Holding the patent for a platform technology such as this does present some very exciting possibilities for pharma companies to gain first mover advantage in nanotechnology. A patent with broad claims means that any further developments in that field will be likely to infringe upon the original patent, and therefore any secondary development will owe licence fees to the original owner.
Building market domination
Furthermore, it is then more straightforward for the owner of the patent on the breakthrough technology to build a wall of patents – a technique that is much more effective than simply planting a single stake in the ground ensuring the possibility of greater market domination.
The company that wins the race in developing a technology with broad claims can afford to sit back and just wait for the fees to come rolling in. With broad claims, it is more than likely that the patent holder may need to assert their rights by instigating an infringement action. A common defence to such an allegation is to assert that the patent should not have been granted in the first place, and should be revoked. This means that the owner should be fully prepared for the prospect of some litigation and/or bargaining.
In nanotechnology, Affymetrix is a case in point. The US company owns many DNA microarray patents, such as US 5,744,305. covering its company's GeneChip system which incorporates disposable probe arrays to screen DNA and help tailor treatment according to specific genetic makeup.
Over the past five years, Affymetrix has been embroiled in litigation and bargaining in various jurisdictions to maintain its first mover advantage in this cutting edge technology and to augment its advantage through acquisition of patent licences.

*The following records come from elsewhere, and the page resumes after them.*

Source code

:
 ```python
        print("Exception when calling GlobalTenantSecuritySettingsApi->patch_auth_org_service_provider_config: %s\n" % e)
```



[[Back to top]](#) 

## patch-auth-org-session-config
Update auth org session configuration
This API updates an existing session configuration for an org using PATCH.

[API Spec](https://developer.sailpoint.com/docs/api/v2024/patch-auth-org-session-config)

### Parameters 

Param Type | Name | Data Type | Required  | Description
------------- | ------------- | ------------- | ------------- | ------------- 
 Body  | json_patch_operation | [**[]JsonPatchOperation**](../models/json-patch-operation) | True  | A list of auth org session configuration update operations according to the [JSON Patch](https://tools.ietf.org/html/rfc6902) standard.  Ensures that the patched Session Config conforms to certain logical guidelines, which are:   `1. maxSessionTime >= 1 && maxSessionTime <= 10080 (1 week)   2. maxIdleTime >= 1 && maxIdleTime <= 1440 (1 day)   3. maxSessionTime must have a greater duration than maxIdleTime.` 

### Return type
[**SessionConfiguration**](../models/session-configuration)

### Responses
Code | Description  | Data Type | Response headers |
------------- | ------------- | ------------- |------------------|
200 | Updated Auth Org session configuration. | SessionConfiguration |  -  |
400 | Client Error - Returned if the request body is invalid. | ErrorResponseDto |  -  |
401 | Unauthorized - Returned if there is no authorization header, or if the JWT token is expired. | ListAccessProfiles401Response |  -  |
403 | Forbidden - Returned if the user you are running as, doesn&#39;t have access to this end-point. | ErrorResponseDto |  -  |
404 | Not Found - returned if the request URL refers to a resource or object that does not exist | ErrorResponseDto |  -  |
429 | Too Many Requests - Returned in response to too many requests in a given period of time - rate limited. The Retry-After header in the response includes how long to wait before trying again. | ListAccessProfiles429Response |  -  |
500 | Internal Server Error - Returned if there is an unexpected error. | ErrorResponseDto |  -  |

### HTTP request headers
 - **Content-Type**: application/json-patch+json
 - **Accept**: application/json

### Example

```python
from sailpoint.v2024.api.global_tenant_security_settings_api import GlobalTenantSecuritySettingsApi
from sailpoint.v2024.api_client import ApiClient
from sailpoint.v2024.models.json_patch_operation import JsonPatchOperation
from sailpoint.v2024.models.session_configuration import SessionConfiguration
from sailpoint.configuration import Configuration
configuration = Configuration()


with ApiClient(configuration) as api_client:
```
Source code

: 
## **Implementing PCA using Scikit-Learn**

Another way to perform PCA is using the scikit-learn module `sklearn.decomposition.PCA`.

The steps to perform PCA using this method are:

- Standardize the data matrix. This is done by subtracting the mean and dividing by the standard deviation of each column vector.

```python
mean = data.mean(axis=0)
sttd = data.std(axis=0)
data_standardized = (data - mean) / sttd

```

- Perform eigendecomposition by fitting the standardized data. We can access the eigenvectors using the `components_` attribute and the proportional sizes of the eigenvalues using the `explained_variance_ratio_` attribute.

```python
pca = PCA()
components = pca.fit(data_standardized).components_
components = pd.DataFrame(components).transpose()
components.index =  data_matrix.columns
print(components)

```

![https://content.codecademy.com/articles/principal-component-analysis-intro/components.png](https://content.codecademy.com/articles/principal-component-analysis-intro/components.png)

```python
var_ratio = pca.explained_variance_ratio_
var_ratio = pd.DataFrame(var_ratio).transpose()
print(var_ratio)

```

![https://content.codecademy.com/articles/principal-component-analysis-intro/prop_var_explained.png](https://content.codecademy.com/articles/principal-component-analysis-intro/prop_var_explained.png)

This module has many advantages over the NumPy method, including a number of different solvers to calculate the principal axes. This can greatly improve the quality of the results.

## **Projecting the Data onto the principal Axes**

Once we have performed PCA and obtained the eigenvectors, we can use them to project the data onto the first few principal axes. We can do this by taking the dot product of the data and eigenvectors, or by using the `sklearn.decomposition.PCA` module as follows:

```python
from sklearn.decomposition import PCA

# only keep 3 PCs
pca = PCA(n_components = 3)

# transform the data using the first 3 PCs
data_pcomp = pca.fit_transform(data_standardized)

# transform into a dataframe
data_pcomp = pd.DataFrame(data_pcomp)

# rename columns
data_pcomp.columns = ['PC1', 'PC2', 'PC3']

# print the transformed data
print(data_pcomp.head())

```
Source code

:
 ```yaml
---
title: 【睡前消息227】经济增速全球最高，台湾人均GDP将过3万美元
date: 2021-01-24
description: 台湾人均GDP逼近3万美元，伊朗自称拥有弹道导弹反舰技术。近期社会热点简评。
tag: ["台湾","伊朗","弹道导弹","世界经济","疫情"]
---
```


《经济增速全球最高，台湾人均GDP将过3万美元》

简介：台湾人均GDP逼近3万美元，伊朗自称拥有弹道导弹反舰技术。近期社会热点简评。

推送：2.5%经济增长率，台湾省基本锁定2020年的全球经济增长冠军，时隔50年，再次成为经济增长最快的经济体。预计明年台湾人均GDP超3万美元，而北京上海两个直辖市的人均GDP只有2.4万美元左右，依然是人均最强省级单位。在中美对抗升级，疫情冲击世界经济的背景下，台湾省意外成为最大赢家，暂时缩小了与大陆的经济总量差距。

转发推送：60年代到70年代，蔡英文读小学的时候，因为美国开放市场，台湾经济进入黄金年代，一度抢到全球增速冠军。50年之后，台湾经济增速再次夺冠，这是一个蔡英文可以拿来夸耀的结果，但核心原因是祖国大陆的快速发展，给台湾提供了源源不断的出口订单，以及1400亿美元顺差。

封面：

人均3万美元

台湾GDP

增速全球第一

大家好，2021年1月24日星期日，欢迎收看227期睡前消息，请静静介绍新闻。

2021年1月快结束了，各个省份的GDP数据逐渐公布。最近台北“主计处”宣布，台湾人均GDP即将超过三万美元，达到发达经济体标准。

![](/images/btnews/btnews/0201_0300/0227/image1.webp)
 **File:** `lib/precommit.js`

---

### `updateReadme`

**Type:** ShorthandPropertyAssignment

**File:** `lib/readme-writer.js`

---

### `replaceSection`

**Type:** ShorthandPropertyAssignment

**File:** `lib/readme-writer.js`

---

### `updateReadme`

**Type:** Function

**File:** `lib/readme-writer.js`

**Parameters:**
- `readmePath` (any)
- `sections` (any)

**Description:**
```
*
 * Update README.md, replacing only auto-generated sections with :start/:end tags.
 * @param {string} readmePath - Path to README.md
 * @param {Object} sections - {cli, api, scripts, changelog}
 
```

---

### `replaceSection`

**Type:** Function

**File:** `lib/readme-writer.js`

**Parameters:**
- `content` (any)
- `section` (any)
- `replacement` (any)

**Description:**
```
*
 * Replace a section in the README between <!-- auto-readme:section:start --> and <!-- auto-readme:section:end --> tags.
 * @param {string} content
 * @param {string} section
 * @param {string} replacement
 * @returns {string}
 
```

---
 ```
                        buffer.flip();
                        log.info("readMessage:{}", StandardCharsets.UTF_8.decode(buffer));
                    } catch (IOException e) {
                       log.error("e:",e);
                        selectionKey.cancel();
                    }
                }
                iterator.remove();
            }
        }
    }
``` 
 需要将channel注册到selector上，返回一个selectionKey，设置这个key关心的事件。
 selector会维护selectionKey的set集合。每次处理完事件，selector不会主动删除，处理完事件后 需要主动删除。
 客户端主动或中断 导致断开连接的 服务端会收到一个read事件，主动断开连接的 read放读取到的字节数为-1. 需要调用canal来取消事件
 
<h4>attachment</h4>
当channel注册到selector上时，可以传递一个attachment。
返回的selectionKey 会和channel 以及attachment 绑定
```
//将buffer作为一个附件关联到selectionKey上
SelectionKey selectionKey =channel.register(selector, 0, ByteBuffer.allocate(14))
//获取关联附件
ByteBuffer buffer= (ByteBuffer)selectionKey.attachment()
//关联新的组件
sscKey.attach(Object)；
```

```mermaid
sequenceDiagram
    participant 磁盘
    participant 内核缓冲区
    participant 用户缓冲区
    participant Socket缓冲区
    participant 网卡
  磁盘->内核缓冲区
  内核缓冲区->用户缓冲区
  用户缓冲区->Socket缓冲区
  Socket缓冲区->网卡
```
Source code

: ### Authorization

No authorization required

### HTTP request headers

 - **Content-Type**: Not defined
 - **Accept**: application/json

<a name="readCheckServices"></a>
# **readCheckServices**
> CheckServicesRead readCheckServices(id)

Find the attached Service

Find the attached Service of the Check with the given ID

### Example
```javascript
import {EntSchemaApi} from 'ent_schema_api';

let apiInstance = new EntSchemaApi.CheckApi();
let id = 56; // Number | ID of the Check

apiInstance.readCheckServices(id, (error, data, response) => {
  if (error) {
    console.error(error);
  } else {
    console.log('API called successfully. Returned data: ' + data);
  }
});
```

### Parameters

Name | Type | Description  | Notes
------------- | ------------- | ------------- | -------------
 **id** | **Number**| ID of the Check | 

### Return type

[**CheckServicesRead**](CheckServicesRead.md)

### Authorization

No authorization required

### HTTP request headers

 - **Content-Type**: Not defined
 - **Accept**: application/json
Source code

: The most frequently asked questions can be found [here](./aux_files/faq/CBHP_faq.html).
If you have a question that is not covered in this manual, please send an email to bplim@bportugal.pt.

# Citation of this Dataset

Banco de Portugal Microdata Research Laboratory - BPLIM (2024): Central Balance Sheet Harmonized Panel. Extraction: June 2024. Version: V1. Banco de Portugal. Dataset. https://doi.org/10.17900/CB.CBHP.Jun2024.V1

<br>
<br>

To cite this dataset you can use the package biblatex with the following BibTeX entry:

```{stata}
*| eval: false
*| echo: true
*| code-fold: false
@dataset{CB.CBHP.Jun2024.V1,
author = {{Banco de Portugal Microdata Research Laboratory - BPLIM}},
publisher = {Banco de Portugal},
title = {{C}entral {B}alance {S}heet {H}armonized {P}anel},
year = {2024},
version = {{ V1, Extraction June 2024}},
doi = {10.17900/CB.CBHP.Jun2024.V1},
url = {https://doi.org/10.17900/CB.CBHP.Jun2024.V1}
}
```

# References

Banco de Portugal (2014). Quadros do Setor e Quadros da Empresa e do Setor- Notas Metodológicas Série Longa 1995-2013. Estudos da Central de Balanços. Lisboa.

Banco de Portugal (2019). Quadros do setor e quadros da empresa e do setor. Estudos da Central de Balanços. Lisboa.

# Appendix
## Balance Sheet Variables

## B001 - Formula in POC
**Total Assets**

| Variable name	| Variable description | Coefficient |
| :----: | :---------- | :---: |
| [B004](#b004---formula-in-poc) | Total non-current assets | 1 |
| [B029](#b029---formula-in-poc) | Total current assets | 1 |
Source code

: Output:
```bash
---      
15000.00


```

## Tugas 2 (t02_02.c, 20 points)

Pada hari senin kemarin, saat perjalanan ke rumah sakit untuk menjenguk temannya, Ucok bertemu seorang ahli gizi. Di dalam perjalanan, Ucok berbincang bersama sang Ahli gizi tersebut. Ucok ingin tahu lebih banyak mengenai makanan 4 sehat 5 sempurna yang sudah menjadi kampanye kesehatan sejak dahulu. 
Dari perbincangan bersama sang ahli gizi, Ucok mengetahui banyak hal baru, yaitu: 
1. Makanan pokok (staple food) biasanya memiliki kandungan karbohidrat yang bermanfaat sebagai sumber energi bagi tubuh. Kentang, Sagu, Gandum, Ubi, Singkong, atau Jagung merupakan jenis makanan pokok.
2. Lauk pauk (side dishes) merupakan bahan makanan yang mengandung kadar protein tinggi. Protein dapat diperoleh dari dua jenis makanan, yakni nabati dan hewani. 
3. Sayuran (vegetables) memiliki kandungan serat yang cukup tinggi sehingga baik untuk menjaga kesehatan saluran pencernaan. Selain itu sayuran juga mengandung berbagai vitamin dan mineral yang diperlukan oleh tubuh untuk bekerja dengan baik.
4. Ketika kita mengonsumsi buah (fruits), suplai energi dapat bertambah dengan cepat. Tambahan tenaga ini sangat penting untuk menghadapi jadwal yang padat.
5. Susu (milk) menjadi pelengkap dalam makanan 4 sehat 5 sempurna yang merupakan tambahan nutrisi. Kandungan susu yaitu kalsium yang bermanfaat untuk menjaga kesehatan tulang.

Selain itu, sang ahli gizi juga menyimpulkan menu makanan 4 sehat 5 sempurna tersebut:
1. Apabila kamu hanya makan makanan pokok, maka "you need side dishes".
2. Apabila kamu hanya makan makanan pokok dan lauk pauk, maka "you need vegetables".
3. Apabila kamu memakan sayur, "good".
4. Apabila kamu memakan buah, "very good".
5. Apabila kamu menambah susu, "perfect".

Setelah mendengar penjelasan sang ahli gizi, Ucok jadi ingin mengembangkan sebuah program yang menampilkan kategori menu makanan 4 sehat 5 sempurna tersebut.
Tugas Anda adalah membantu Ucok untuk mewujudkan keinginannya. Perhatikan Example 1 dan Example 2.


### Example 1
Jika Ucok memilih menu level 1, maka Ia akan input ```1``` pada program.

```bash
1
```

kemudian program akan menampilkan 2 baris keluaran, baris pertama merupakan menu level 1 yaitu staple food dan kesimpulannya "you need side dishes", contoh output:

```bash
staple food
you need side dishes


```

Litigation shouldn always be seen as entirely negative: it is very difficult to draw a line under the disputes, but this level of litigation/licensing has probably cemented Affymetrix's estimated 90% market share dominance.
What can and can't be patented?
However, with the more cutting edge technologies, confusion often arises over what can and can't be patented, and individual patent authorities throughout the world are evolving different approaches to the patentability of nanotechnology.
For example, discord arises over the method of treatment or diagnosis inventions, which rely upon nanoparticles. The US often grants patents that include claims relating to methods of treatment or diagnosis, yet in Europe or many other countries these would not be granted as method of treatment or diagnosis of the human or animal body are not patentable.
Until recently, one could obtain method of diagnosis claims in Europe if the results were of an intermediate nature (eg, an MRI scan, which provides a physician with information, but needs interpreting to obtain a diagnosis). There are a number of patent applications relating to method of diagnosis employing nanoparticles, which could fit into this category.
Nevertheless, the European Patent Office recently refused claims that would have been considered to be of this intermediate type. Consequently, any patent applications containing claims for the use of nanoparticles in a diagnostic area are currently on hold until the European Patent Office makes a decision on this issue. Those involved in intellectual property rights in the pharma industry are very much 'watching this space' to monitor developments.
Innovators can afford to hesitate in the race to move into this rapidly growing field. At the moment the opportunities are there and the funding is more than available, but the prospect for winning a sizeable market share will shrink over time. The rules governing intellectual property protection are constantly evolving, so it pays to be aware of the options available at the outset of development.
In the long run, the protection provided by registering intellectual property rights allows firms to fully exploit the fruits of their labour.